Смирение, весьма потребное каждому, особенно нужно г. Леонтьеву, потому что оно одно могло бы заставить его больше думать над тем, что он высказывает в кичливом ортодоксальном азарте. […]
Прием у г. Леонтьева тот же, что у всех ипокритов, которые свои личные измышления и соображения обыкновенно стараются облечь высшим, общеобязательным, непререкаемым, божественным авторитетом, выдавая их то от имени «всех отцов», то в качестве учения церкви. […]

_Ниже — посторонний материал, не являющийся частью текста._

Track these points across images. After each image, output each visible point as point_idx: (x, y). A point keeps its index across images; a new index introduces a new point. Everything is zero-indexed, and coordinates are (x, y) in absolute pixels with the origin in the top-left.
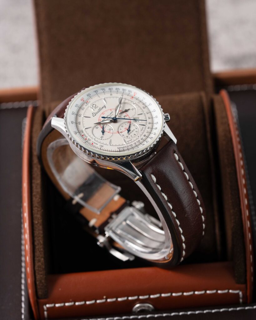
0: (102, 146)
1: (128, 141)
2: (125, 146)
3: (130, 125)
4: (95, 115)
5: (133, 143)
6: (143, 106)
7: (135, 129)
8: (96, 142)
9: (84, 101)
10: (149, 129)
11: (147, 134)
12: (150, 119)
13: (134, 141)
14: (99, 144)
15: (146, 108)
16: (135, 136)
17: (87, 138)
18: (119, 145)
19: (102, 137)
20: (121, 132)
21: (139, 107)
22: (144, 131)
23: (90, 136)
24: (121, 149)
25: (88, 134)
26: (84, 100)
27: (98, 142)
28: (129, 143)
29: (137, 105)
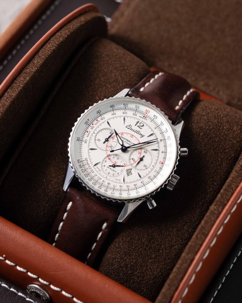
0: (86, 142)
1: (97, 167)
2: (90, 165)
3: (122, 166)
4: (128, 128)
5: (95, 172)
6: (152, 176)
7: (117, 172)
8: (90, 135)
9: (146, 113)
10: (120, 188)
11: (111, 186)
12: (134, 187)
13: (100, 174)
14: (88, 139)
15: (150, 179)
16: (107, 174)
17: (94, 125)
18: (90, 159)
19: (99, 140)
20: (109, 159)
21: (150, 172)
22: (116, 182)
23: (98, 127)
24: (86, 162)
25: (100, 125)
26: (148, 113)
27: (91, 137)
28: (95, 169)
29: (152, 170)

А теперь, чтобы показать, кто находится ближе к духу христианства: еретичествующий ли граф Толстой, или ортодоксальный г. Леонтьев, мы попросим читателей просто раскрыть Новый Завет и читать с нами следующие строки: «Учитель! какая наибольшая заповедь в законе? Иисус сказал: «Возлюби господа Бога твоего всем сердцем твоим и всею душою твоею и всем разумением твоим. Сия есть первая и наибольшая заповедь. Вторая же, подобная ей: возлюби ближнего твоего, как самого себя. На сих двух заповедях утверждается весь закон и пророки» (Матф. 22, 36–40). И в прощальной беседе спасителя с учениками: «Дети! не долго уже мне быть с вами… Заповедь новую даю вам, да любите друг друга; как я возлюбил вас, так и вы любите друг друга. По тому узнают все, что вы мои ученики, если будете иметь любовь между собою» (Иоан. 13, 33–35). […]
Теперь пусть каждый читатель будет сам судьею двух писателей, из коих один поднял против другого обвинение в ереси: каждому видно, кто правее: тот ли, который берет идеал во всей его библейской ширине и высоте, или тот, кто старается подменить его другим — низшего достоинства? Второй путь нам знаком более, чем первый: должны знать его и все те, кому известна церковная история: этим путем всегда шло искажение христианства, и это же есть путь г. Леонтьева и каких-то сочувствующих ему (их же имена сам, господи, веси).